Provided text
-- Opening Marker --
Of the 15,893 households, 28.9% had children under the age of 18 living with them, 53.1% were married couples living together, 7.4% had a female householder with no husband present, 2.9% had a male householder with no wife present, and 36.6% were not families. About 30.1% of all households were made up of individuals, and 11.8% had someone living alone who was 65 years of age or older. The average household size was 2.29 and the average family size was 2.88.

The median age in the city was 45.8 years; 22.1% of residents were under the age of 18; 5.7% were between the ages of 18 and 24; 21% were from 25 to 44; 35.1% were from 45 to 64; and 16.2% were 65 years of age or older. The gender makeup of the city was 47.3% male and 52.7% female.

In the city, the population was distributed as 24.8% under the age of 18, 6.1% from 18 to 24, 26.8% from 25 to 44, 31.0% from 45 to 64, and 11.4% who were 65 years of age or older. The median age was 41 years. For every 100 females, there were 92.9 males. For every 100 females age 18 and over, there were 88.2 males. The median income for a household in the city was $71,597, and for a family was $94,587 ( Males had a median income of $66,380 versus $41,038 for females. The per capita income for the city was $42,166, and 3.4% of the population and 2.3% of families were below the poverty line. Of the total population, 2.0% of those under the age of 18 and 4.0% of those 65 and older were living below the poverty line.
-- Closing Marker --
Job item
Reproduce the city demographics text above in full, word for word. The listing below can be left aside here.

Data shown
-- Opening Marker --
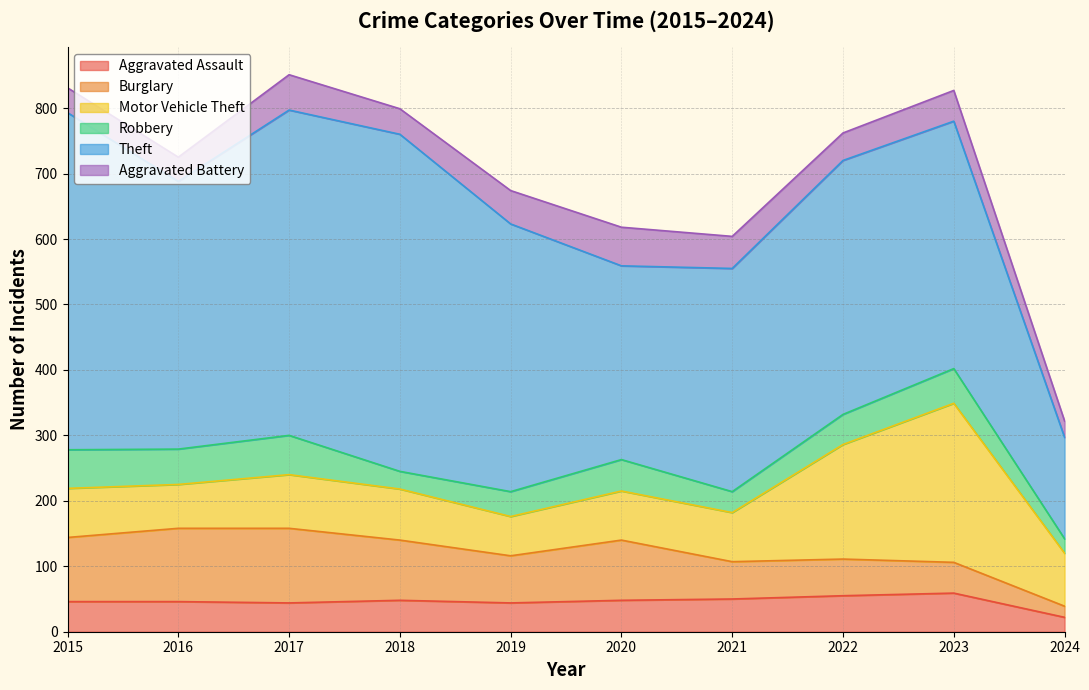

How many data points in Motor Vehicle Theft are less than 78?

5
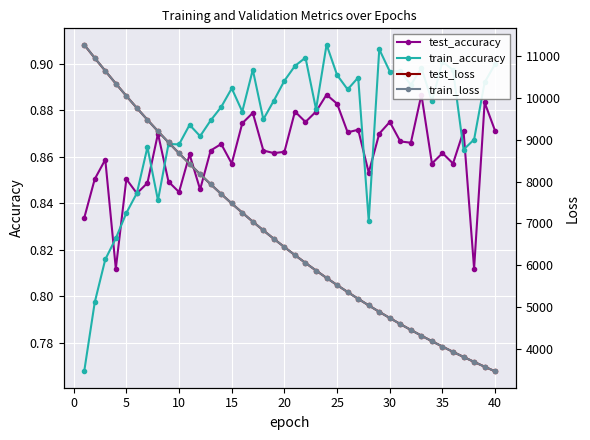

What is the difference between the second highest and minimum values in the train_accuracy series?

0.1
-- Closing Marker --
-- Opening Marker --
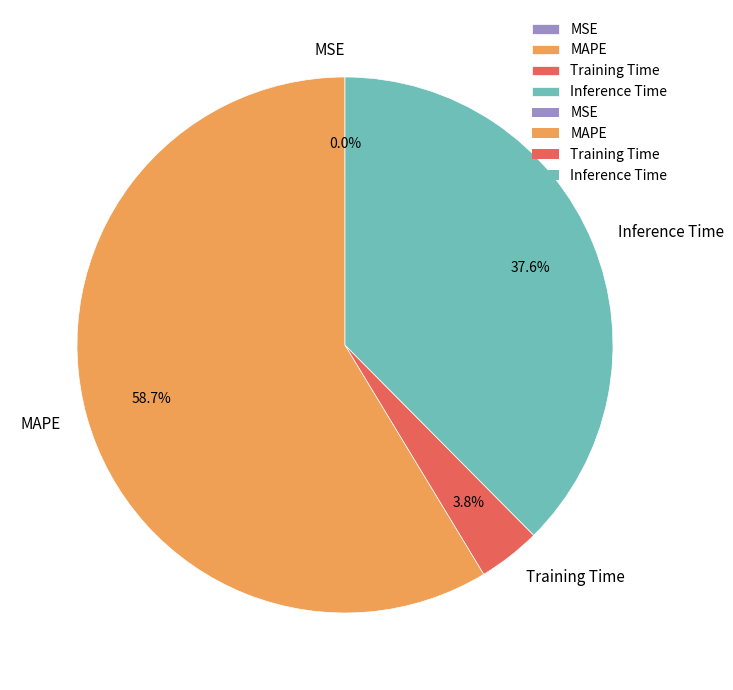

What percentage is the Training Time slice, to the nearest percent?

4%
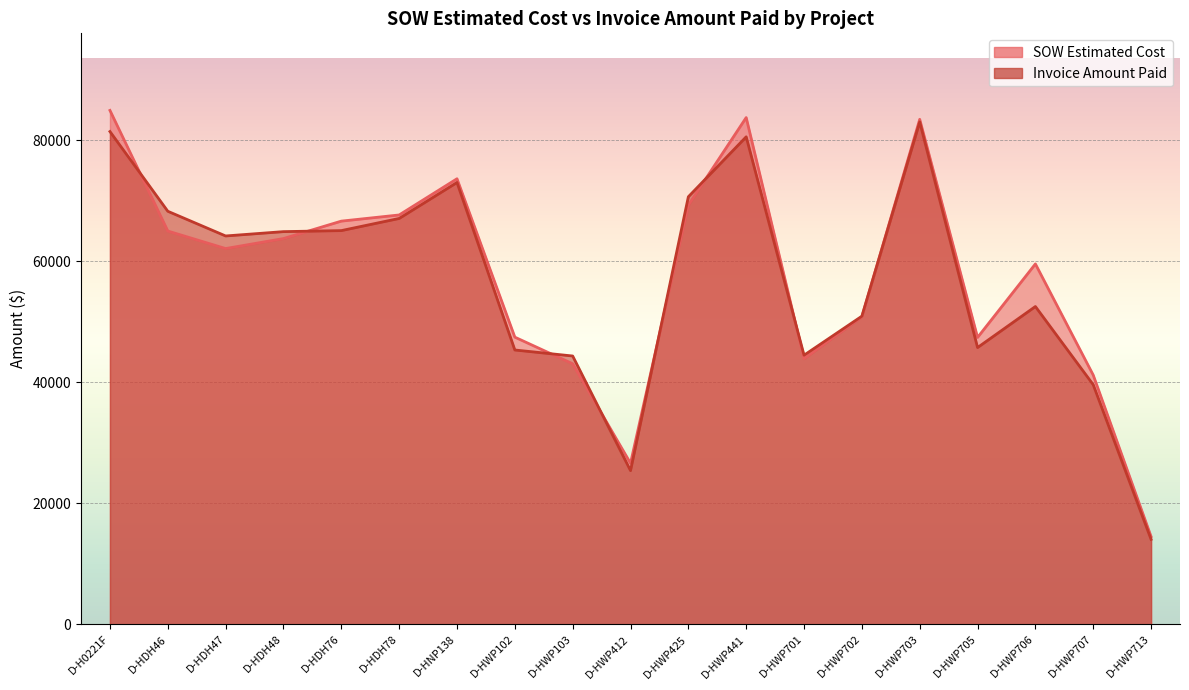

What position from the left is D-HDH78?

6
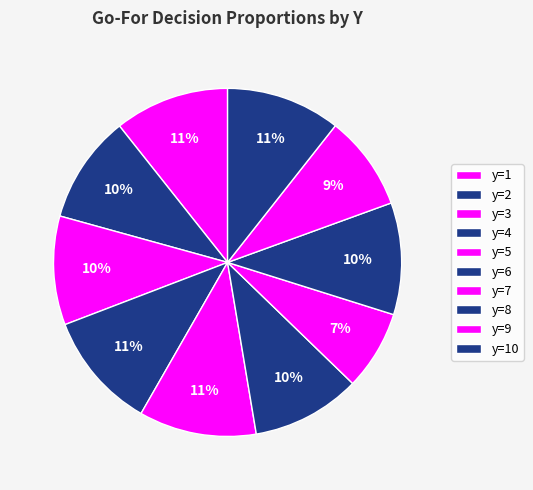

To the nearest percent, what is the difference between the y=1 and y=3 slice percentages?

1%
-- Closing Marker --
-- Opening Marker --
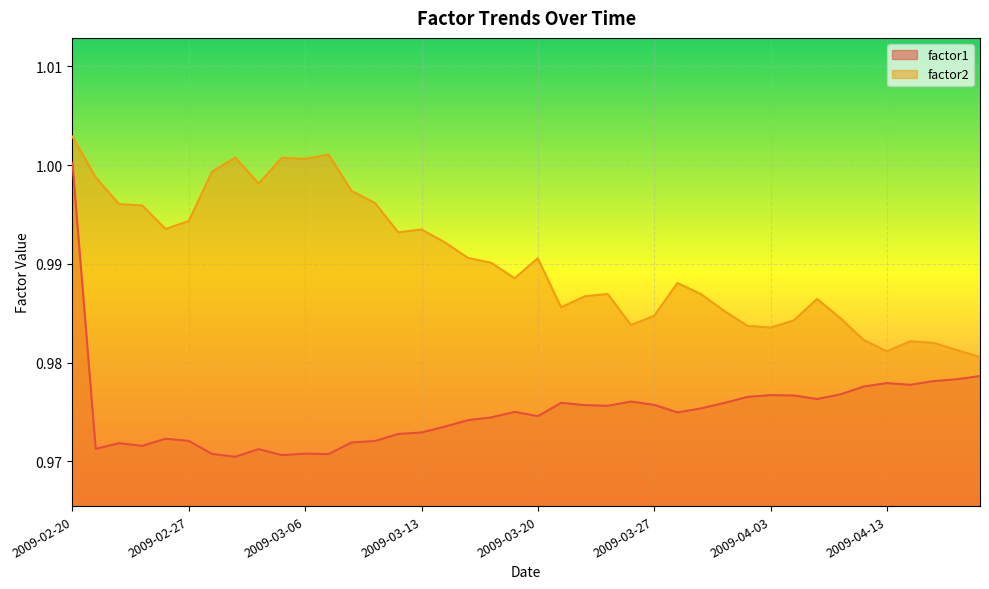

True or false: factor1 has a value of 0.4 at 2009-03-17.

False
-- Closing Marker --
Solution to this problem
Of the 15,893 households, 28.9% had children under the age of 18 living with them, 53.1% were married couples living together, 7.4% had a female householder with no husband present, 2.9% had a male householder with no wife present, and 36.6% were not families. About 30.1% of all households were made up of individuals, and 11.8% had someone living alone who was 65 years of age or older. The average household size was 2.29 and the average family size was 2.88.

The median age in the city was 45.8 years; 22.1% of residents were under the age of 18; 5.7% were between the ages of 18 and 24; 21% were from 25 to 44; 35.1% were from 45 to 64; and 16.2% were 65 years of age or older. The gender makeup of the city was 47.3% male and 52.7% female.

In the city, the population was distributed as 24.8% under the age of 18, 6.1% from 18 to 24, 26.8% from 25 to 44, 31.0% from 45 to 64, and 11.4% who were 65 years of age or older. The median age was 41 years. For every 100 females, there were 92.9 males. For every 100 females age 18 and over, there were 88.2 males. The median income for a household in the city was $71,597, and for a family was $94,587 ( Males had a median income of $66,380 versus $41,038 for females. The per capita income for the city was $42,166, and 3.4% of the population and 2.3% of families were below the poverty line. Of the total population, 2.0% of those under the age of 18 and 4.0% of those 65 and older were living below the poverty line.